## READING PASSAGE
□ □ □

McGinnis starred on an unbeaten Indianapolis Washington High School team that won the 1969 state championship, led the Big Ten in scoring and rebounding as a sophomore at Indiana University, then helped guide the Pacers to two of their three American Basketball Association (ABA) championships. He earned the ABA’s co-most valuable player (with Julius Erving) in the 1974-75 season. McGinnis then moved on to the Philadelphia 76ers in the National Basketball Association (NBA), where he was twice named an All-Star. He later played for the Denver Nuggets before returning to the Indiana Pacers, closing his 11-year professional basketball career in 1982.

He is one of four Pacers (Roger Brown, Mel Daniels and Reggie Miller being the others) to have his Pacers jersey – No. 30 – retired. He was inducted into the Naismith Hall of Fame in 2017.

At 6’8, 235 pounds, McGinnis defined the position of “power” forward but was also a tremendous rebounder, floor leader, and teammate. In the 1975 ABA playoffs, for example, he averaged 32.3 points, 15.9 rebounds, and 8.2 assists.

□ □ □

Saved entries
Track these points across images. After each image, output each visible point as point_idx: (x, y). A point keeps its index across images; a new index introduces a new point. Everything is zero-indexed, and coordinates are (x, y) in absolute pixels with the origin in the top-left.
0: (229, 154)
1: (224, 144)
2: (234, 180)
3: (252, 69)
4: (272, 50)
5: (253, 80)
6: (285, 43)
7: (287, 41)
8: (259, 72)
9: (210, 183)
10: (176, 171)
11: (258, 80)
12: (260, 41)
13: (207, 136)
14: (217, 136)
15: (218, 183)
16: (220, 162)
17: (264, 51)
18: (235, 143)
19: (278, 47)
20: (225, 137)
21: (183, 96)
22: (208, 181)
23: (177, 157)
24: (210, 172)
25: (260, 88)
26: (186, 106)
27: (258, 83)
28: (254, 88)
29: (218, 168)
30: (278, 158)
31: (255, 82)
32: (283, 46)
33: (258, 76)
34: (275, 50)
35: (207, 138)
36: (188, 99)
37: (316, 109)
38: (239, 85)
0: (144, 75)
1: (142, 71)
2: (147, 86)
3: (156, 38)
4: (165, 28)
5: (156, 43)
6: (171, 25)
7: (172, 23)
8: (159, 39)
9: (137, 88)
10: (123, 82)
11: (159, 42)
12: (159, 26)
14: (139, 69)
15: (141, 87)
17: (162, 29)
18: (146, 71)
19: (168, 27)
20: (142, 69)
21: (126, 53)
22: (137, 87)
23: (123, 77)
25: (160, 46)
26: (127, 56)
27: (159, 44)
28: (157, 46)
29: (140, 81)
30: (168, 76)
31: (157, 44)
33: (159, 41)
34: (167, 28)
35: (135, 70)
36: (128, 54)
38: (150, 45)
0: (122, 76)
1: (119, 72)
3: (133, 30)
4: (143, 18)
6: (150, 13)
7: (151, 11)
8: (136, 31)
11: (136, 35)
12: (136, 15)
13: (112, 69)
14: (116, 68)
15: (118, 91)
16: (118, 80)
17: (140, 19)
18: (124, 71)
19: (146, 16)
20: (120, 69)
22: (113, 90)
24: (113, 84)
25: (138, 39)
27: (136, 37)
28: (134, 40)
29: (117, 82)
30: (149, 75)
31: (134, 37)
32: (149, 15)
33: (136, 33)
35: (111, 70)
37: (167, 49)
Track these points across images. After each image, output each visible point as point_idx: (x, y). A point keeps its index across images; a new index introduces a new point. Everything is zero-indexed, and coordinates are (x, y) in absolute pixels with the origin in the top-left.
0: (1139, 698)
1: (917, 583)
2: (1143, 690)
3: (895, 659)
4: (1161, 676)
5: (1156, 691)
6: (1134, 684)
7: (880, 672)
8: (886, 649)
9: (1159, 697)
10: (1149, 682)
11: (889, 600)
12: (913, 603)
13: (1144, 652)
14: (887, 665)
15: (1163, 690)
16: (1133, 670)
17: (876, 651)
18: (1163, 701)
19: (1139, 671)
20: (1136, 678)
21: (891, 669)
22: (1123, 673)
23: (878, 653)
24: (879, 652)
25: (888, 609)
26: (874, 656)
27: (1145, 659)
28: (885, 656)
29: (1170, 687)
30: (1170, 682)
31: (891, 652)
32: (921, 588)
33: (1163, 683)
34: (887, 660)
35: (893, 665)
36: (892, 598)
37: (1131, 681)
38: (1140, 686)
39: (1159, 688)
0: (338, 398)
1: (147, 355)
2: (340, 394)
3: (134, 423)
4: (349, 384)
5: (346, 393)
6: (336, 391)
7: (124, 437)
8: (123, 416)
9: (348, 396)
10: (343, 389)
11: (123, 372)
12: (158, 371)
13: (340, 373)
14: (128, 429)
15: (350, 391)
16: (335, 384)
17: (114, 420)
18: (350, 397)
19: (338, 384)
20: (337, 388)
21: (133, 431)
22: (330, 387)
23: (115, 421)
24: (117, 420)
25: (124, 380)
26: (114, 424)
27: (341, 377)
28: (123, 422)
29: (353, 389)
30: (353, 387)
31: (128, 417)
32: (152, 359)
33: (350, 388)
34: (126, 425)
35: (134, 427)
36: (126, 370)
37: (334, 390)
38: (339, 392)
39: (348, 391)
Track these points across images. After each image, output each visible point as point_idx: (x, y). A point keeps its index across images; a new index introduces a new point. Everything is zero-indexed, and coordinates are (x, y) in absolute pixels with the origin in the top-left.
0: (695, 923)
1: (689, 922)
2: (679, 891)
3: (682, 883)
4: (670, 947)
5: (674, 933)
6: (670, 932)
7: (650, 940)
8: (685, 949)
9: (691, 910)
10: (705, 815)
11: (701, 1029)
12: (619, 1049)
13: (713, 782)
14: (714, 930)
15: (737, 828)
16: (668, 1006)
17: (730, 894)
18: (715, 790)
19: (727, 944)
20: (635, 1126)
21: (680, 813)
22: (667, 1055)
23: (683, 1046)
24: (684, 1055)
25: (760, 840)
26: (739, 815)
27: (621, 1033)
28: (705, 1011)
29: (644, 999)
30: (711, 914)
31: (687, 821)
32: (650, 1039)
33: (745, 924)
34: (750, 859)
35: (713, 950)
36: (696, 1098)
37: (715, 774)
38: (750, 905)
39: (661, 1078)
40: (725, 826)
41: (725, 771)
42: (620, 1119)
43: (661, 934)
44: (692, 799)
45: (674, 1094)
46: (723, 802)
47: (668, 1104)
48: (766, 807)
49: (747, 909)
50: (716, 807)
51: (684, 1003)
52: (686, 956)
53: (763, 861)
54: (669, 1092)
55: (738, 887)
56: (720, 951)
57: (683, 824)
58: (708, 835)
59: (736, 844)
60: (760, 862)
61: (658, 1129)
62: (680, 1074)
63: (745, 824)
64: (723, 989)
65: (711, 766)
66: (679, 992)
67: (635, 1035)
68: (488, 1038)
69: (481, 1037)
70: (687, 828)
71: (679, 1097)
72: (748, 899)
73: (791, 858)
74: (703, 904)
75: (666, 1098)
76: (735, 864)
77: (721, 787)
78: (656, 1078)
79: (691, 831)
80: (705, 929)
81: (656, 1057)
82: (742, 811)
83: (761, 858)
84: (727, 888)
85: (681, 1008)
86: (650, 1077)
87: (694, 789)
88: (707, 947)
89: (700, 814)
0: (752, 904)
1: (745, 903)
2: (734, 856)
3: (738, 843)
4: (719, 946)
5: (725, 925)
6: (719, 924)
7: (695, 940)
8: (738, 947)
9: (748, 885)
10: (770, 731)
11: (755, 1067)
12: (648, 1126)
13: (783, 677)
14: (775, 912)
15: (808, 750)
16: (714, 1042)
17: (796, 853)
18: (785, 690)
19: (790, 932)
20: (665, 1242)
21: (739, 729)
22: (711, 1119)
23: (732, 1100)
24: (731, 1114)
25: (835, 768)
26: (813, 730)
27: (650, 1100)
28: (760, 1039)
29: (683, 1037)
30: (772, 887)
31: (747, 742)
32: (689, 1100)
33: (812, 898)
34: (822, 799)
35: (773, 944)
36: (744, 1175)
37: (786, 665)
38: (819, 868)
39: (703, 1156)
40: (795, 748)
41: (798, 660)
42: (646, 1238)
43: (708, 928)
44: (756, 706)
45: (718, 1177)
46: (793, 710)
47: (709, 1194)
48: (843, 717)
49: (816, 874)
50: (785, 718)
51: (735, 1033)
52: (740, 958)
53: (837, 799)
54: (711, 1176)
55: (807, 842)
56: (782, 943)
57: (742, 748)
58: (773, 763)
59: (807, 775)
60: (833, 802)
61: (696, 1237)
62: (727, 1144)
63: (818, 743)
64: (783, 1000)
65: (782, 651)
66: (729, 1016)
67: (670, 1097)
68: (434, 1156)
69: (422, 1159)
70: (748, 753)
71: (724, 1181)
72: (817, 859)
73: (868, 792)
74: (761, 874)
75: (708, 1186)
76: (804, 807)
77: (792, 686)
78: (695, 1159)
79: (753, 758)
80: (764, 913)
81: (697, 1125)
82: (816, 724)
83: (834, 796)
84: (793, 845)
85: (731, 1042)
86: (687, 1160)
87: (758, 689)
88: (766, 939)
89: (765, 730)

□ □ □

## ACTIVITY 1
In the text on McGinnis, what number was on the Pacers jersey that was retired for him?
## ACTIVITY 2
Name every professional team McGinnis played for, according to the text on McGinnis.
## ACTIVITY 3
Please continue the text on McGinnis from the point where it stops.
The records were drawn from a separate source.

## YOUR RESPONSE 1
No. 30

## YOUR RESPONSE 2
Indiana Pacers, Philadelphia 76ers, Denver Nuggets

## YOUR RESPONSE 3
As 1969 Mr. Basketball, he was best known for his 53-point, 30-point rebound performance in the Indiana’s All-Star victory over Kentucky in Louisville’s Freedom Hall.

Although plagued by severe back issues in later life, McGinnis was affable, approachable, and immensely loyal to his friends, former teammates and former Pacers coach Bobby “Slick” Leonard.  He was also a successful businessman, forming and running GM Supply, a wholesale industrial supply firm.

The son of Willie and Burnie McGinnis, George married his high school sweetheart, Lynda, who passed in 2019. He is survived by his sister, Bonnie.

Statement from the Simon Family and Pacers Sports & Entertainment:

“From his all-state high school days to his time as an IU All-American and, of course, to his legendary ABA championship runs with the Pacers, George McGinnis shaped so many of the fondest basketball memories for generations of Hoosiers. He was the very definition of an Indiana basketball legend, a champion, and Hall of Fame athlete. But he was more than that. George was family. A passionate advocate for his fellow ABA players and a present, smiling face around the franchise, George has been as synonymous with our Pacers franchise as anyone. He will be greatly missed, and all of us at Pacers Sports & Entertainment will keep George and his family in our prayers.” 

The burial will be private, but a celebration of life will take place in Gainbridge Fieldhouse after the first of the year. Details to be announced.